Dem gegenüber stand das Bündnis „München ist bunt“, dazu aufgerufen hatte der CSD München. Viele Demonstranten kamen kostümiert oder geschminkt, darunter auch weitere Drag-Queens. Sie warben mit Plakaten wie „Bunt ist besser“, „Euer Hass tötet Menschen“ oder „Faschismus tötet Glitzer nicht“ für Vielfalt und Diversität. Nach Angaben der Polizei trafen rund 220 Gegner der Lesung auf rund 500 Befürworter der Veranstaltung.

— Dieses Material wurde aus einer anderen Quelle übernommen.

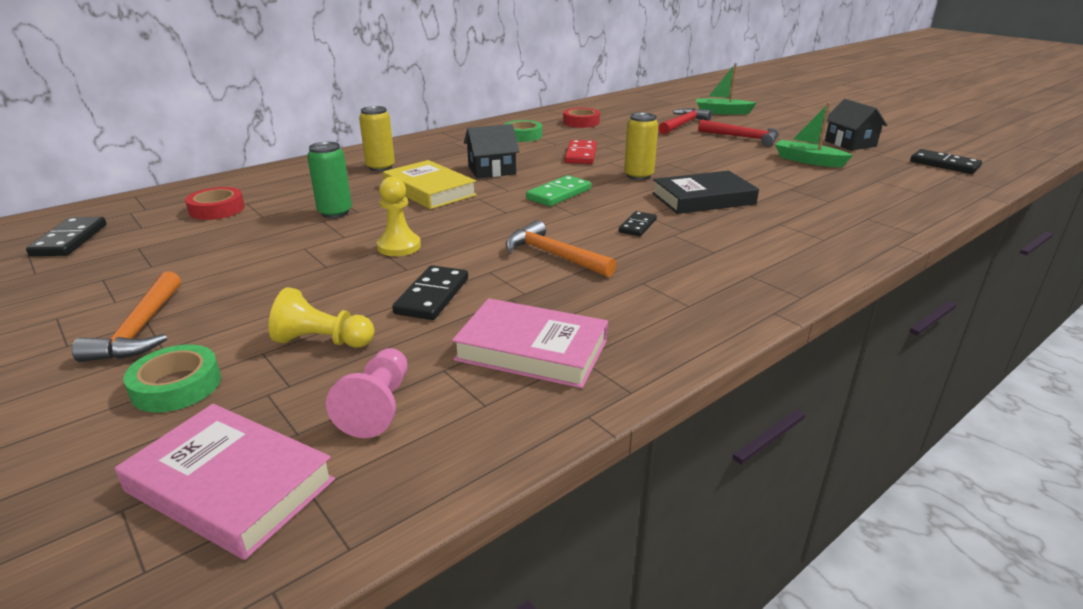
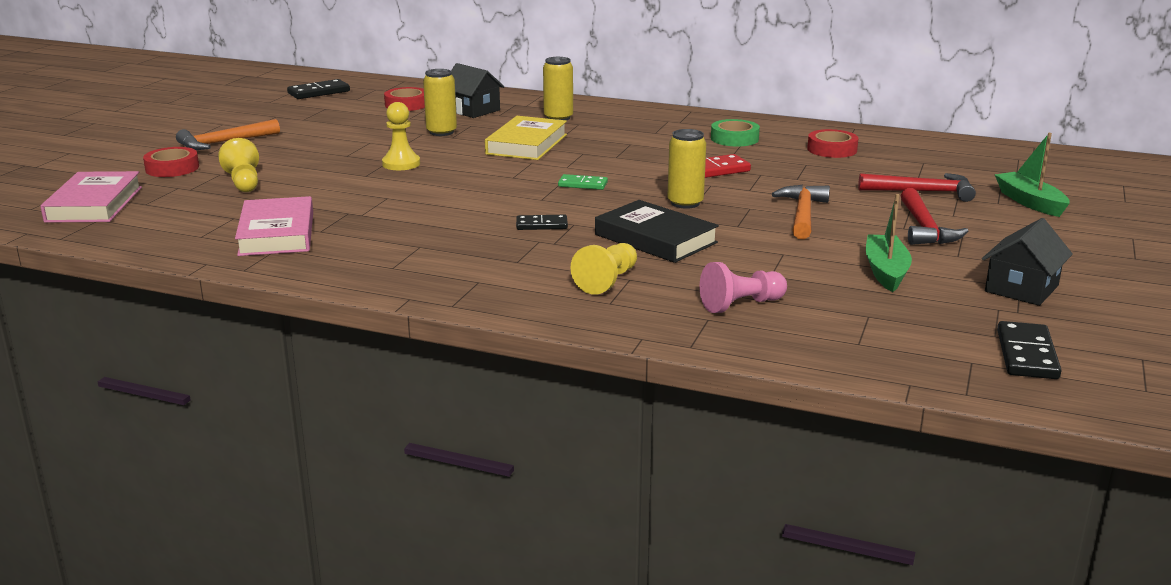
camera: 60 degrees right, 5 degrees down
green tape [123,344,221,413] -> red tape [143,147,199,177]
green can [307,142,352,218] -> yellow can [423,69,457,136]
pink pawn [326,348,408,438] -> pink pawn moved to [699,262,787,313]
black domino [392,265,468,320] -> none
black house [464,124,520,179] -> black house moved to [451,63,504,118]
orange hammer [506,220,617,278] -> orange hammer moved to [772,185,830,239]
green domino [526,175,591,206] -> green domino [558,174,608,190], size x0.66
none -> yellow pawn [570,243,637,295]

Debatte radikalisiert sich wie in den USA
Die heutigen Proteste stellen den bisherigen Höhepunkt im Streit um Drag-Lesungen vor Kindern in Deutschland dar, in den USA wird diese Debatte bereits seit geraumer Zeit mit größerer Radikalität geführt. In München kritisierten im Vorfeld die CSU, die Freien Wähler und die AfD die Kinderbuchlesung. Unterstützung fand das Vorhaben von LGBTI*-Verbänden und den Grünen.

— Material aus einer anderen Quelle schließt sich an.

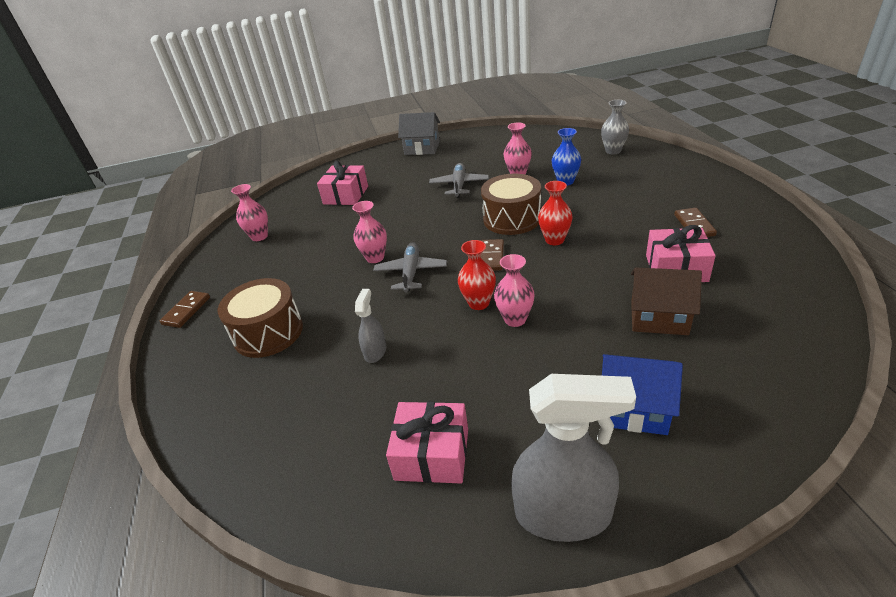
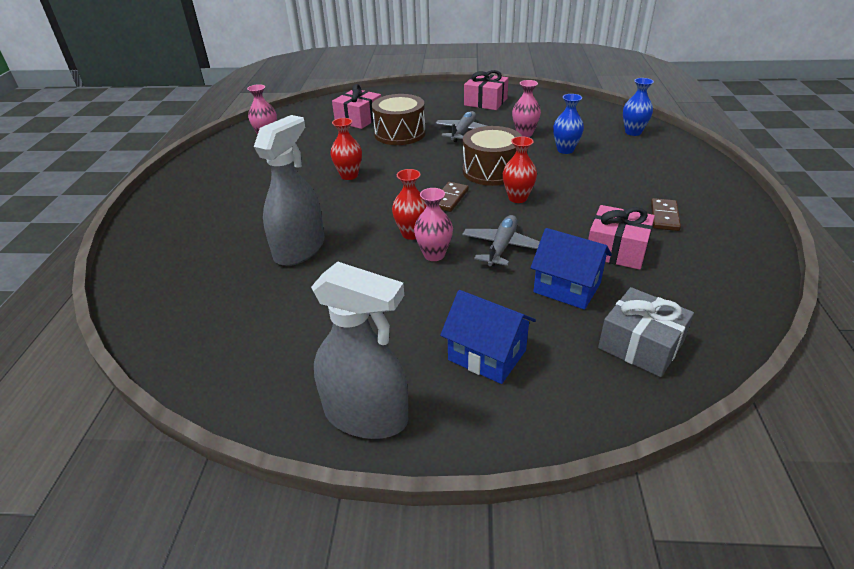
camera: 15 degrees right, 0 degrees up
brown domino [160,291,210,328] -> none
brown drum [218,278,303,358] -> brown drum moved to [372,94,425,145]
pink vase [352,201,387,263] -> red vase [330,118,362,180]
grey spray bottle [355,289,386,363] -> grey spray bottle [254,115,324,266], size x2.03
grey plane [373,242,447,292] -> grey plane moved to [462,215,540,266]
pink gift [386,402,468,483] -> pink gift moved to [464,70,509,110]
grey house [398,112,440,155] -> none
grey vase [601,100,629,154] -> blue vase [623,78,654,136]
brown house [631,268,702,335] -> blue house [530,228,612,310]
none -> grey gift [598,287,694,377]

Münchens Oberbürgermeister Dieter Reiter (SPD) hatte sich zunächst ebenso skeptisch dazu geäußert, sich schlussendlich aber um Verständigung bemüht. Zusätzlich angeheizt hatte die AfD die Stimmung mit Plakaten in der bayerischen Hauptstadt, auf denen ein Drag-Darsteller mit einem Kleinkind und dem Slogan „Hände weg von unseren Kindern!“ zu sehen war. Es gingen zwar auch mehrere Strafanzeigen wegen Volksverhetzung ein, doch die Stadt München stellte auf Rückfrage der Abendzeitung inzwischen klar, dass nach sorgfältiger rechtlicher Prüfung keine eindeutige Erfüllung eines Straftatbestandes festzustellen sei.